Die Jugend steht in der Kritik. Schon wieder. Diesmal lautet der Vorwurf "Feierwut": Die Jungen und Junggebliebenen – sagen wir die Generation U 25 – haben Parks und öffentliche Plätze in nächtliche Partyzonen verwandelt.

Wegen der Pandemie waren ihre sozialen Kontakte meist auf Zoom-Meetings beschränkt, selbst die Freunde aus der Schule oder der Uni bekam man nur am Laptop zu Gesicht. Jetzt bieten die frühsommerlichen Abende die Gelegenheit, Versäumtes nachzuholen.

Feiern, Tanzen, Trinken mit Freunden – alles, was seit Monaten untersagt war, ist wieder möglich. Zwar haben die Klubs weiterhin zu, aber die „Feierwütigen“ verlegen ihre Feste nach draußen, an den Donaukanal in Wien, auf die Passamtswiese im Grazer Stadtpark, in den Schillerpark in Klagenfurt.

"Ein Jahr verloren"

Anders als für 40- oder 50-Jährige sei „für junge Menschen ein Jahr ja eine ganze Welt“, sagt Cornelia Ehmayer-Rosinak, die in Wien als (Stadt)Psychologin tätig ist und sich auf den Umgang mit Konflikten im öffentlichen Raum spezialisiert hat. „Die haben wirklich das Gefühl, ein Jahr verloren zu haben.“ Entsprechend groß ist der Aufholbedarf; aber entsprechend groß sind auch die Folgen.

In Wien eskalierte zuletzt eine Freiluftparty am Karlsplatz: Die Polizei wurde mit Bierflaschen beworfen und setzte Pfefferspray ein, kurzzeitig wurde sogar ein Platzverbot verhängt.
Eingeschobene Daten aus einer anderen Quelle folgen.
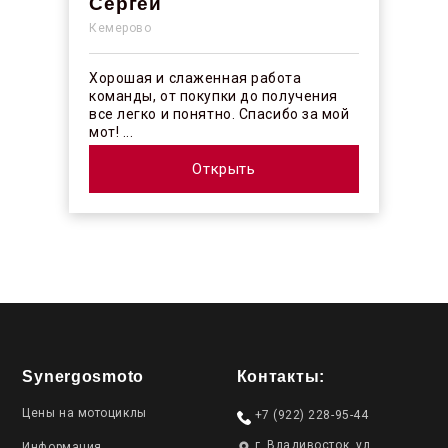
Сергей
Кемерово
Хорошая и слаженная работа
команды, от покупки до получения
все легко и понятно. Спасибо за мой
мот! ...
Открыть
Synergosmoto
Контакты:
Цены на мотоциклы
+7 (922) 228-95-44
г. Владивосток, ул.
Информация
In Graz gehören nächtliche Schwerpunktaktionen längst zur Routine, bei der Beamte Lautsprecherboxen „sicherstellen“ und Dutzende Anzeigen schreiben. In Klagenfurt ist das Bild dasselbe.

Ehmayer-Rosinak bricht aber eine Lanze für die Jungen: „Im Grunde sind sie ja nicht aggressiv oder unleidlich – sondern einfach viele“, sagt sie. Und die Masse führt zu Konflikten.
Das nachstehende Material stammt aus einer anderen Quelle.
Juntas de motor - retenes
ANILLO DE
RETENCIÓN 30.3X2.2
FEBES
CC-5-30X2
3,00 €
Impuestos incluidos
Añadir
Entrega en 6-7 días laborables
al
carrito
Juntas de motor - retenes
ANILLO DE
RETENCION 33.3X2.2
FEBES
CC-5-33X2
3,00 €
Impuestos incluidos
In erster Linie mit Anrainern, die plötzlich nächtlichen Partylärm vor dem Schlafzimmerfenster haben. Und mit der Stadtverwaltung, die die zerbeulten Bierdosen und den zurückgelassenen Müll auf den Parkwiesen aufsammeln muss.

„Bei gesellschaftlich legitimierten Massenaufläufen – vom Public Viewing bis zum Aufsteirern in Graz – geben auch Erwachsene fürwahr kein Vorbild ab, was Alkoholmissbrauch, Müllproduktion und Rücksichtnahme auf Anrainer angeht“, sagt dazu Joachim Hainzl, Sozialpädagoge aus Graz, der sich seit Jahren mit der Nutzung des öffentlichen Raumes auseinandersetzt.

Hainzl versteht aber auch die Probleme der Anrainer, nicht zuletzt aufgrund eigener Erfahrungen: Deren Belastung dürfe man nicht kleinreden und wer selbst mit Studenten-WGs im selben Haus wohnt, wisse, dass sich „das Verständnis über die Nutzung von Nachtstunden gravierend unterscheidet“.

Was beide Fachleute vermissen: ein offensives Eingreifen der Politik. „Es braucht politische Führung und es braucht Kommunikations- und Konfliktarbeit“, sagt Ehmayer-Rosinak. In Wien gibt es „Fair Play“-Teams, die in Parks aktiv sind. „Solche mobile Teams oder eine Kombination aus Polizei und Sozialarbeit braucht es jetzt, sonst verhärtet sich das Problem.“ Und, ganz simpel, mehr Mistkübel und mehr öffentliche WC-Anlagen.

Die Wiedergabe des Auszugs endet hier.